March Consumer Price Index

 Energy, Inflation and the Economy, The Times They Are A Changing

  • The March Consumer Price Index increased by 0.3 percent, less than February’s 0.4 percent gain.
  • The core CPI increased by 0.2 percent, and is up 2.3 percent over the last year.
  • The energy component of the CPI increased by 0.9 percent in March, well below February’s 3.2 percent.

Overall consumer prices for March were about as expected, increasing by 0.3 percent and breaking the short trend of higher monthly increases over the previous two months. February’s 0.4 percent gain was largely fueled by higher energy prices, which increased by 3.2 percent for that month. In March, energy prices gained just 0.9 percent despite larger price hikes at the gasoline pump. According to the Bureau of Labor Statistics, which compiles the CPI report, unleaded regular gasoline prices increased by 8.2 percent in March, before seasonal adjustment.  However, gasoline prices normally increase through the spring as refiners switch from winter-time blends and perform maintenance. After seasonal adjustment, unleaded regular gasoline prices went up by just 1.7 percent according to the BLS.  The feedstock for gasoline, crude oil, has already come down in price after peaking at $110 per barrel in late February. The spot price for West Texas Intermediate crude oil retreated to $102 per barrel by early April. According to AAA, non-seasonally adjusted gasoline prices have already crested at about $3.95 a gallon and are now retreating slowly. Barring a flare-up of geopolitical tensions in the Middle East, gasoline prices will continue to moderate through April. Because the seasonal adjustment factors are positive for gasoline in the springtime, after seasonal adjustment gasoline will likely show a large price decline in April. Long story short, barring a change in geo-politics or a disaster, the inflationary push from higher oil prices is over, and it was not that large to begin with.

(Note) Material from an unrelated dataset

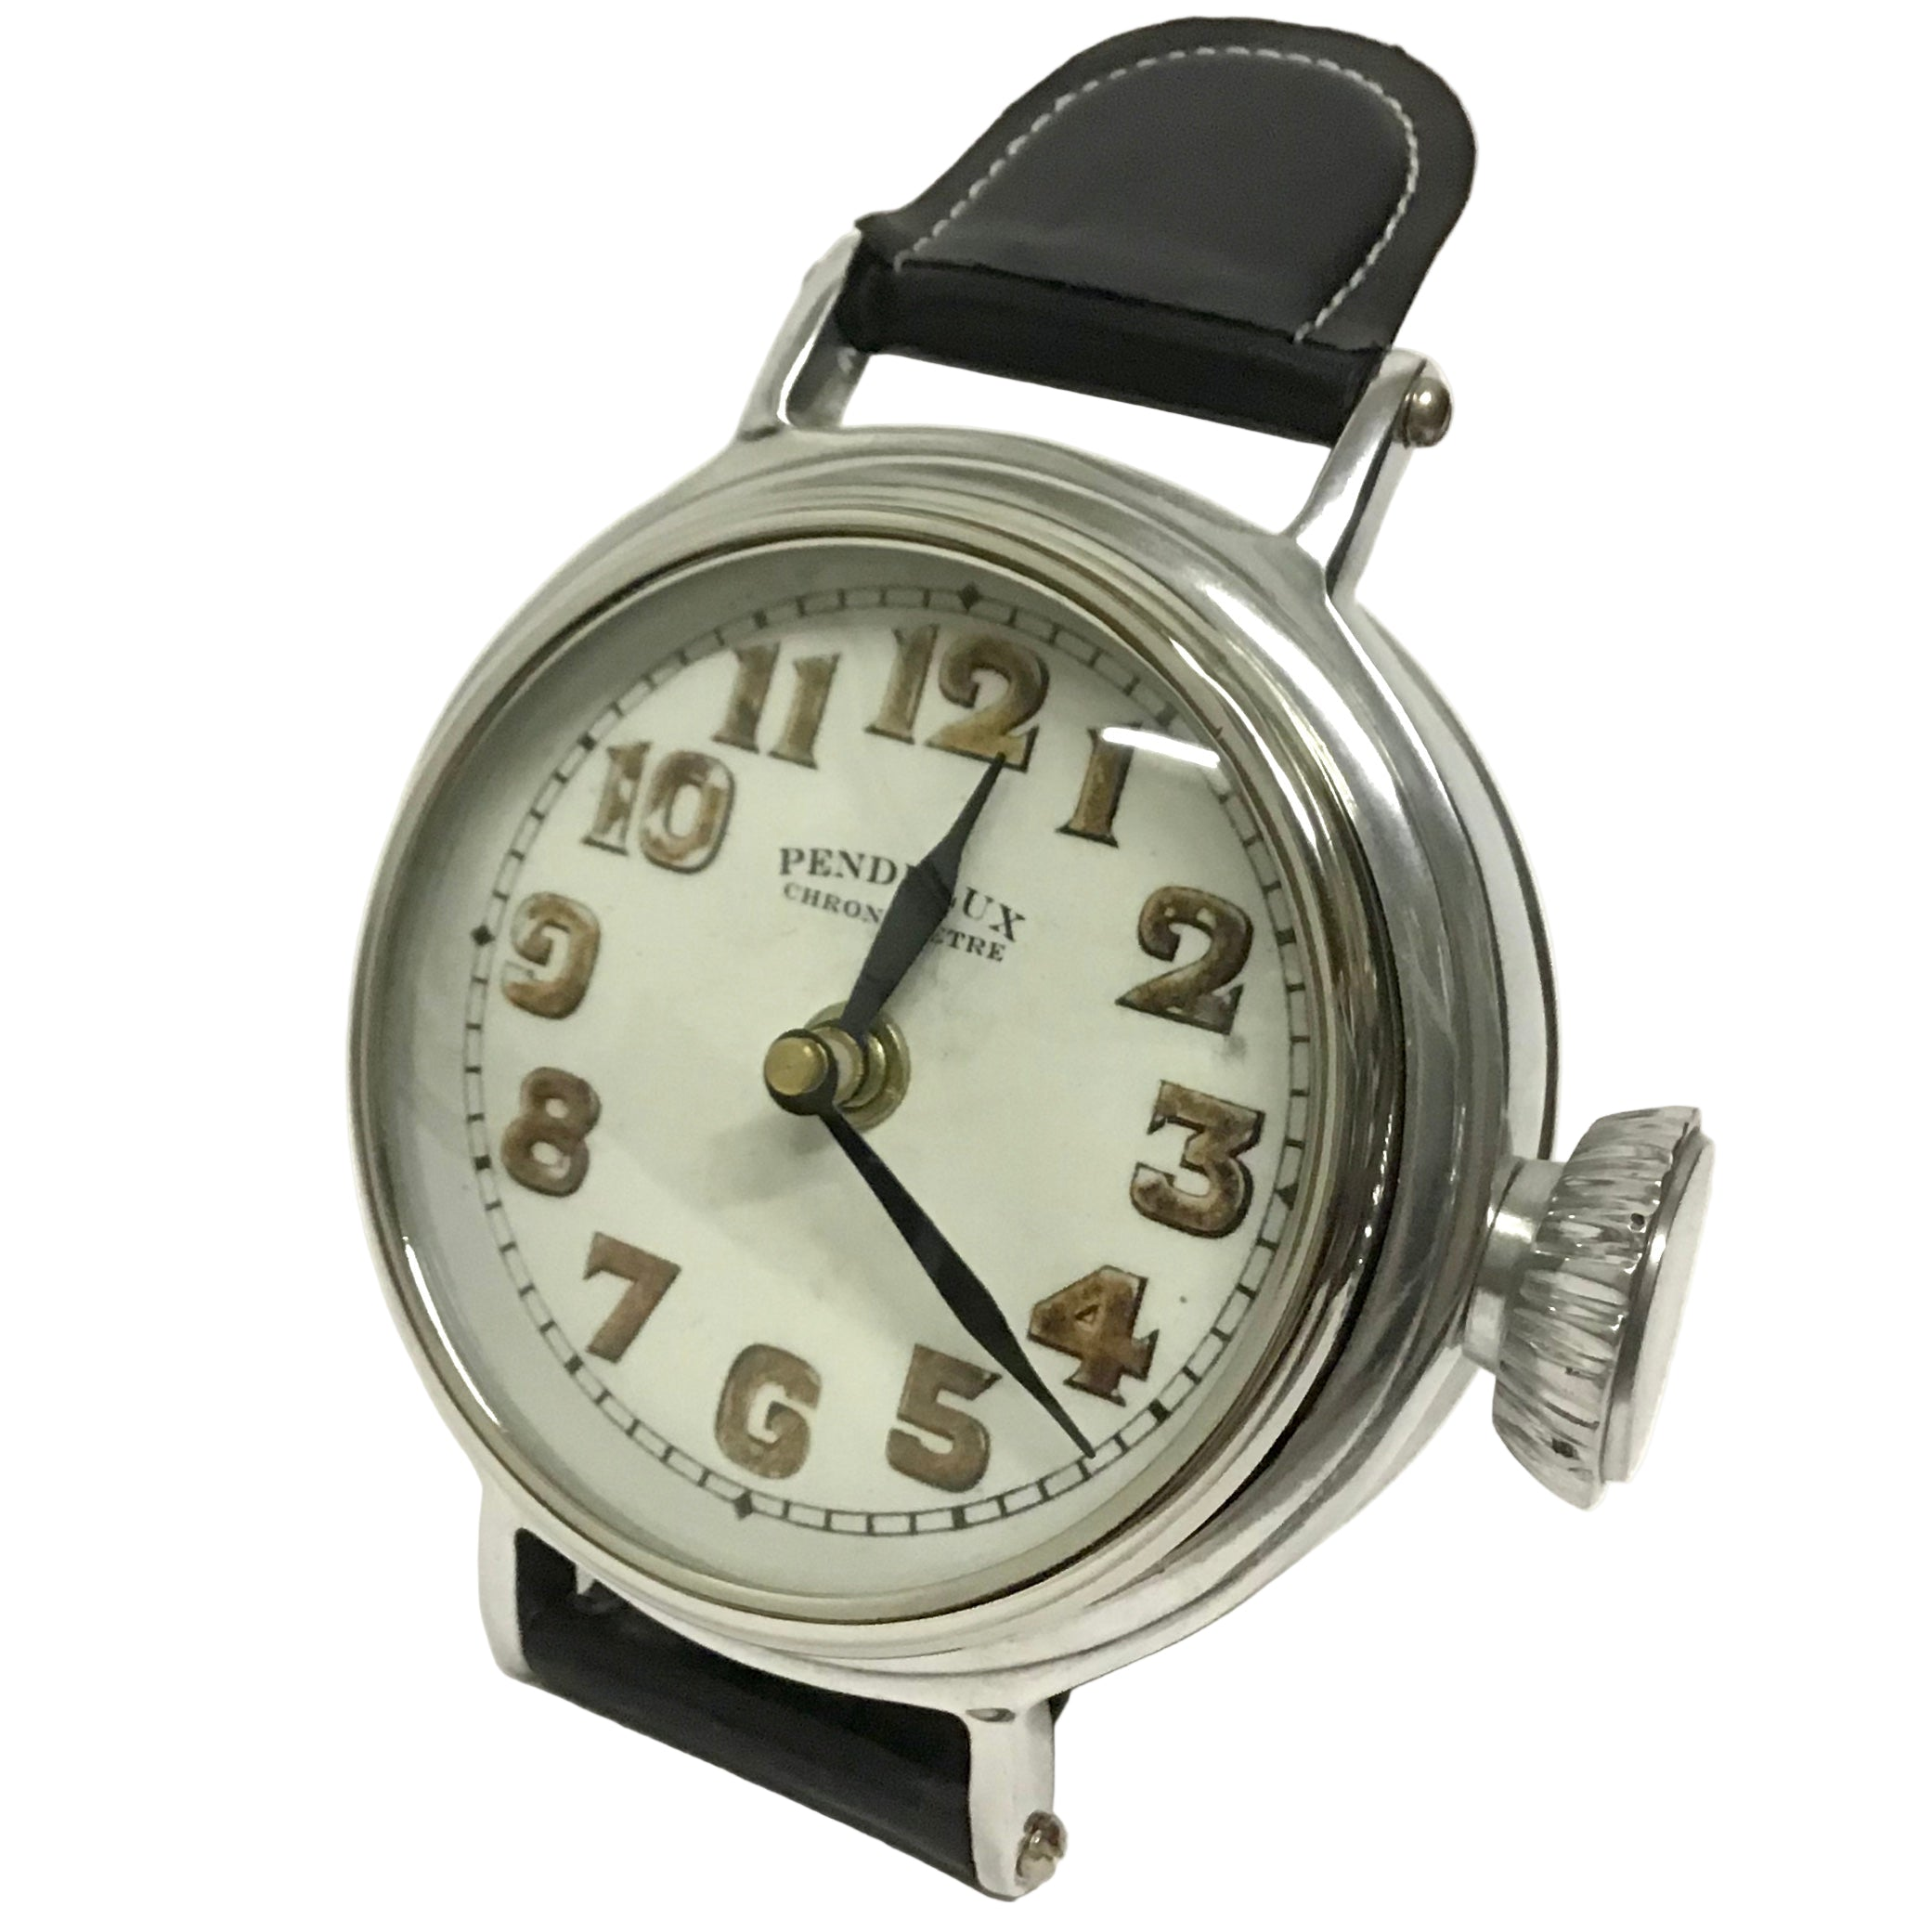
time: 12:21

The other wrinkle in the energy price story involves natural gas. Just four years ago, in the summer of 2008, natural gas prices spiked to $12.69 per million BTUs at the Henry Hub (which connects a group of natural gas pipelines that run through Louisiana). Now, natural gas prices are down to $1.89 per million BTUs. After adjusting for overall inflation, real natural gas prices are stunningly low. This has held the energy component of the CPI, which includes natural gas for household heating and cooking, down at exactly the time that the energy index was under upward pressure from gasoline prices. Moreover, with warm winter weather, households that heat their homes with natural gas have received a double break, low prices and low consumption, making for very low utility bills. In fact low utility bills were in part responsible for the sluggish consumer spending seen in 2011Q4 GDP. This will likely show up again in the first estimate of 2012Q1 GDP due out April 27. Looking backward, the drag from high oil prices on the U.S. economy has been calculated at an elasticity of -0.19. That is to say that a 10 percent increase in oil prices leads to a net 0.2 percent decline in real GDP over 4 quarters. Will that be true 10 years from now? Likely not. As the U.S. evolves from a net energy importer to a net energy exporter we may see a neutral or even positive economic impact from higher energy prices. The times they are a changing.

Market Reaction: Equity markets opened with losses. Treasury yields are down at both ends of the yield curve. Oil futures are down to $102.82/barrel. The dollar is up against the yen and the euro.